The results of this study can assist researchers and practitioners in further understanding impacting factors underlying vehicle driver’s abnormal behaviors when driving at unsignalized intersections. The prediction model can be used to quantify the impacts of various explanatory variables on vehicle path of left-turning vehicles from minor road. Designers can also use the model to evaluate how geometric designs such as number of lanes and design speeds affect vehicle movements at unsignalized intersections. The research results have the propensity to help transportation decision-makers develop technical guidelines governing the design and management of unsignalized intersections.

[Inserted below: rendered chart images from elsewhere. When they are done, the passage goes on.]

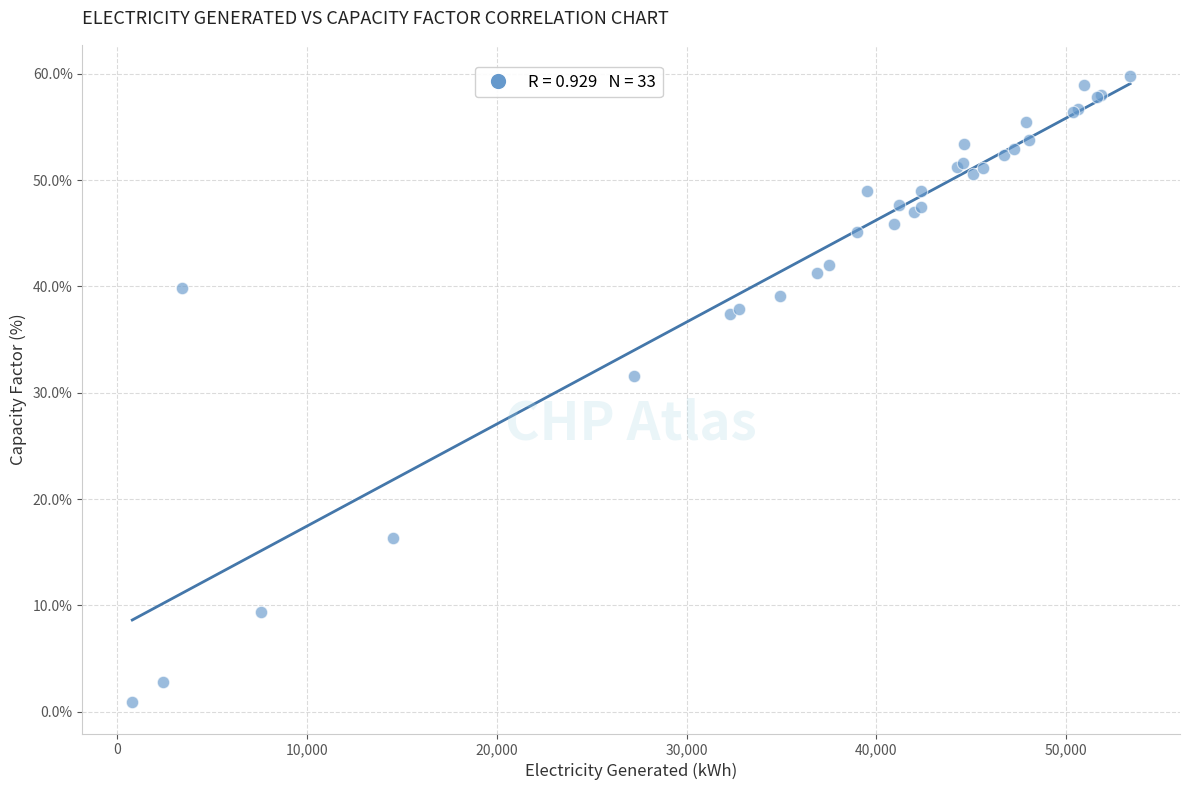

What Y value in the scatter plot is closest to 30?

31.5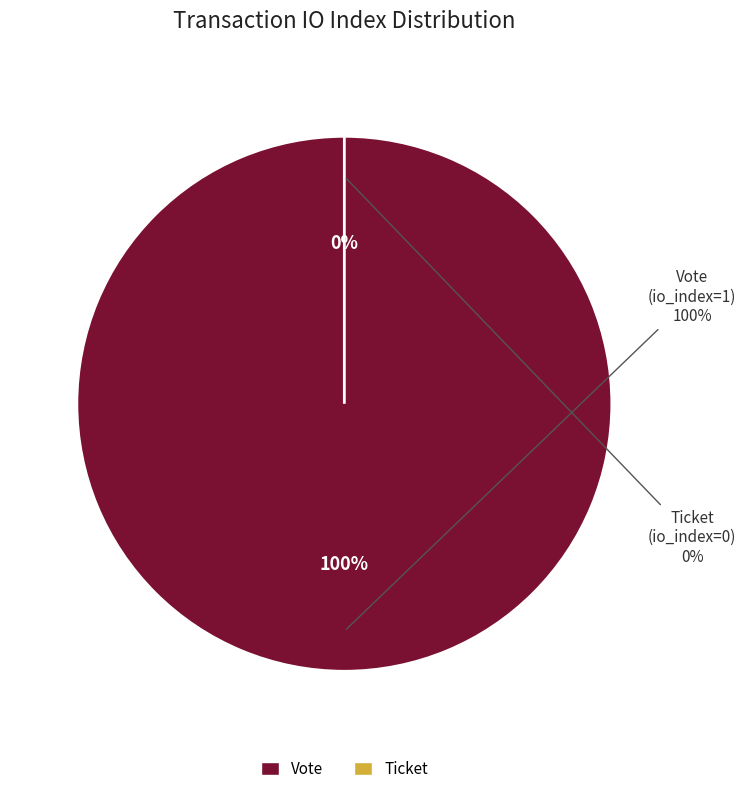

Is there any slice that represents more than half of the pie?

Yes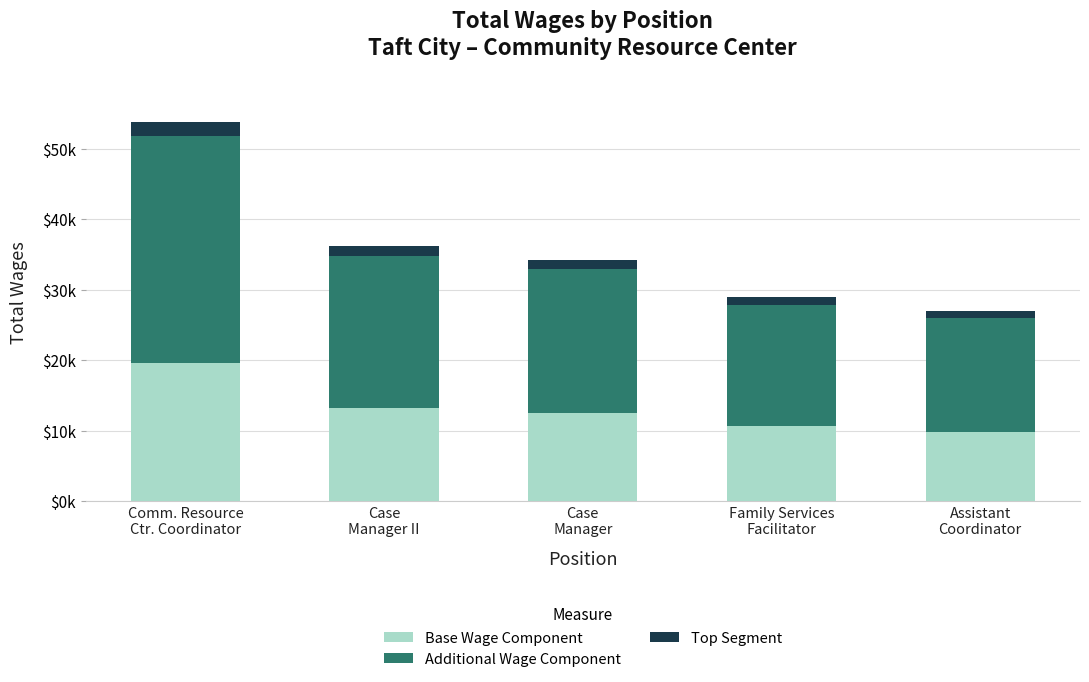

Does the chart contain any negative values?

No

Improvement needs to be made in order to rectify the limitations in this study. Except for paths of left-turning vehicles from minor road, other vehicle paths such as those of left-turning and right-turning vehicles from major road should also be explored. This can lead to more comprehensive understanding of how vehicles from various approaches interact with each other at unsignalized intersections, based upon which effective measures can be taken to influence driver’s behavior in a positive way.

Competing Interests

The authors declare that there are no competing interests regarding the publication of this paper.

Acknowledgments

This research was jointly supported by Humanity and Social Science Youth Foundation of Ministry of Education of China (Project no.: 10YJCZH214) and National Natural Science Foundation of China (Project no.: 51278103). Their assistance is greatly appreciated.